My husband, who's Chinese, doesn't make much of an effort to get to know my laowai friends. I think the main reason is the language barrier but I also think that he's intimated and can't relate to them at all - so it's also a cultural barrier. Conversely, I have always made a big effort to get to know his circle of friends. I just can't help but think that he has an us vs. them mentality even though I'm a foreigner too. Has anyone else experienced something similar with their Chinese partners?
11 years 7 weeks ago in Relationships - China
Not at all, my wife always gets on well with my western friends. Equally I have always made a point of being friendly towards her friends, even though my level of language ability is terrible. It does help that our closest circle of friends are all westerners with Chinese wives so I guess there is something there for everyone.
Not at all... I am married to a Chinese woman, and we both get along and interact with all our friends, no matter Chinese or lao wai. However, we all have a tendency towards shyness when we do not understand much of the other language. It is normal.
We have a lot of mixed friends in Australia however in China I would have to agree that my wife would rather hang with her group than mix with Foreigners unless it is to help with one of her friends but that is the Hand I was dealt Great question
You can take the man out of the country, but you can't take the country out of the man. At least not without surgery. I think the "us vs. them mentality" mentality is so prevalent here it's to be expected to some extent but... Moonlake has your partner spent much/any time abroad? Maybe it's a new experience which makes him feel awkward and he needs more practice with strange foreign types .

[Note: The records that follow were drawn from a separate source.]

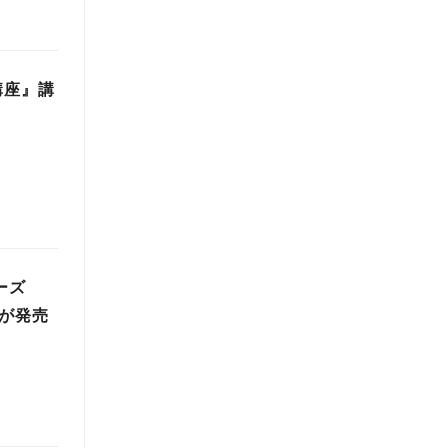
講座』講
ーズ
種が発売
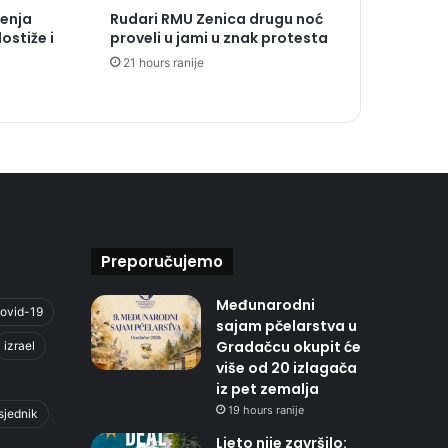
jenja
Rudari RMU Zenica drugu noć
dostiže i
proveli u jami u znak protesta
21 hours ranije
Preporučujemo
Međunarodni
ovid-19
sajam pčelarstva u
Gradačcu okupit će
izrael
više od 20 izlagača
iz pet zemalja
19 hours ranije
sjednik
Ljeto nije završilo:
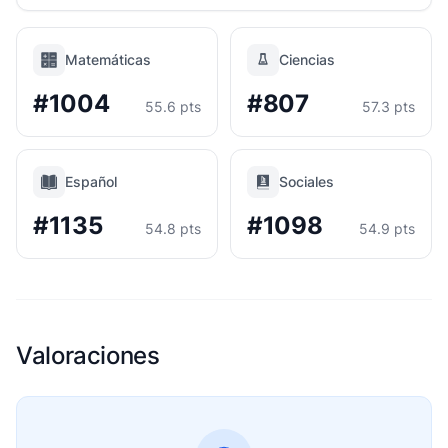
Matemáticas
Ciencias
#1004
#807
55.6 pts
57.3 pts
Español
Sociales
#1135
#1098
54.8 pts
54.9 pts
Valoraciones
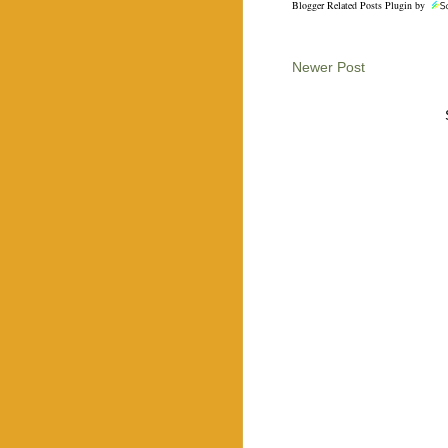
Blogger Related Posts Plugin by
Newer Post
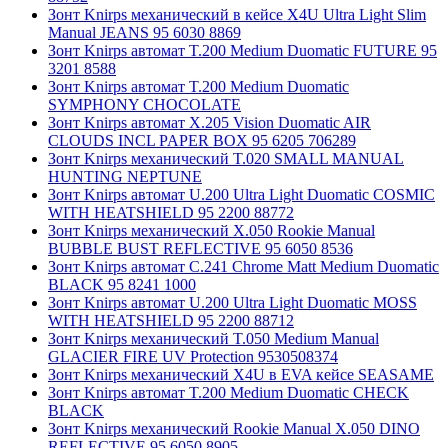
Зонт Knirps механический в кейсе X4U Ultra Light Slim
Manual JEANS 95 6030 8869
Зонт Knirps автомат T.200 Medium Duomatic FUTURE 95
3201 8588
Зонт Knirps автомат T.200 Medium Duomatic
SYMPHONY CHOCOLATE
Зонт Knirps автомат X.205 Vision Duomatic AIR
CLOUDS INCL PAPER BOX 95 6205 706289
Зонт Knirps механический T.020 SMALL MANUAL
HUNTING NEPTUNE
Зонт Knirps автомат U.200 Ultra Light Duomatic COSMIC
WITH HEATSHIELD 95 2200 88772
Зонт Knirps механический X.050 Rookie Manual
BUBBLE BUST REFLECTIVE 95 6050 8536
Зонт Knirps автомат C.241 Chrome Matt Medium Duomatic
BLACK 95 8241 1000
Зонт Knirps автомат U.200 Ultra Light Duomatic MOSS
WITH HEATSHIELD 95 2200 88712
Зонт Knirps механический T.050 Medium Manual
GLACIER FIRE UV Protection 9530508374
Зонт Knirps механический X4U в EVA кейсе SEASAME
Зонт Knirps автомат T.200 Medium Duomatic CHECK
BLACK
Зонт Knirps механический Rookie Manual X.050 DINO
REFLECTIVE 95 6050 8905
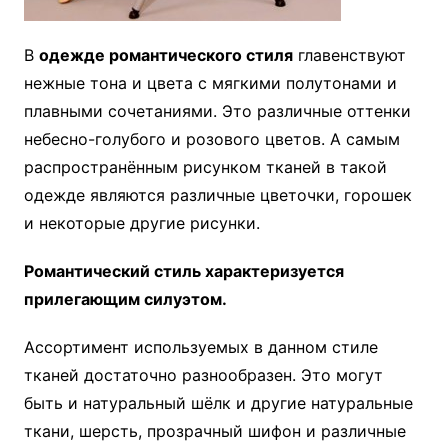
В
одежде романтического стиля
главенствуют
нежные тона и цвета с мягкими полутонами и
плавными сочетаниями. Это различные оттенки
небесно-голубого и розового цветов. А самым
распространённым рисунком тканей в такой
одежде являются различные цветочки, горошек
и некоторые другие рисунки.
Романтический стиль характеризуется
прилегающим силуэтом.
Ассортимент используемых в данном стиле
тканей достаточно разнообразен. Это могут
быть и натуральный шёлк и другие натуральные
ткани, шерсть, прозрачный шифон и различные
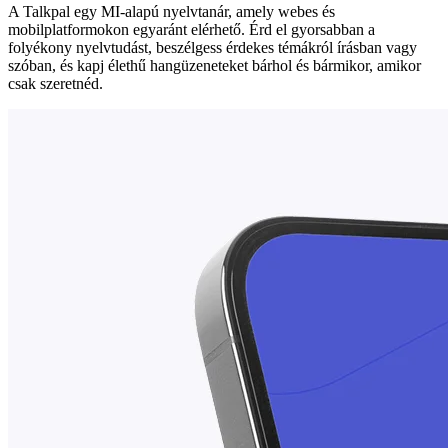
A Talkpal egy MI-alapú nyelvtanár, amely webes és
mobilplatformokon egyaránt elérhető. Érd el gyorsabban a
folyékony nyelvtudást, beszélgess érdekes témákról írásban vagy
szóban, és kapj élethű hangüzeneteket bárhol és bármikor, amikor
csak szeretnéd.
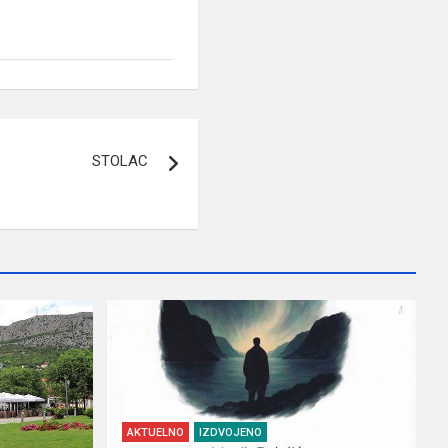
STOLAC
AKTUELNO
IZDVOJENO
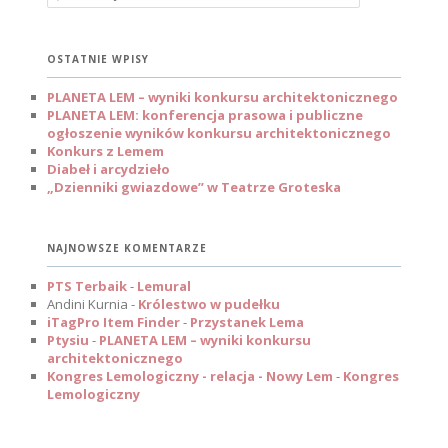
z
u
k
a
OSTATNIE WPISY
j
PLANETA LEM – wyniki konkursu architektonicznego
PLANETA LEM: konferencja prasowa i publiczne
ogłoszenie wyników konkursu architektonicznego
Konkurs z Lemem
Diabeł i arcydzieło
„Dzienniki gwiazdowe” w Teatrze Groteska
NAJNOWSZE KOMENTARZE
PTS Terbaik
-
Lemural
Andini Kurnia
-
Królestwo w pudełku
iTagPro Item Finder
-
Przystanek Lema
Ptysiu
-
PLANETA LEM – wyniki konkursu
architektonicznego
Kongres Lemologiczny - relacja - Nowy Lem
-
Kongres
Lemologiczny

That's how patriarchal societies work, the woman has to accept the culture of the man. As far as I understood you both live in China. Are you planning to have children in China? Are you planning to send future children to Chinese schools?
Back on topic. I guess your husband thinks that you two should hang out with laowai, but your clique, your closest circle should be Chinese. The only way you can force him to accept your culture and to feel closer to non-Chinese people is to take him to your country even for a short-term stay.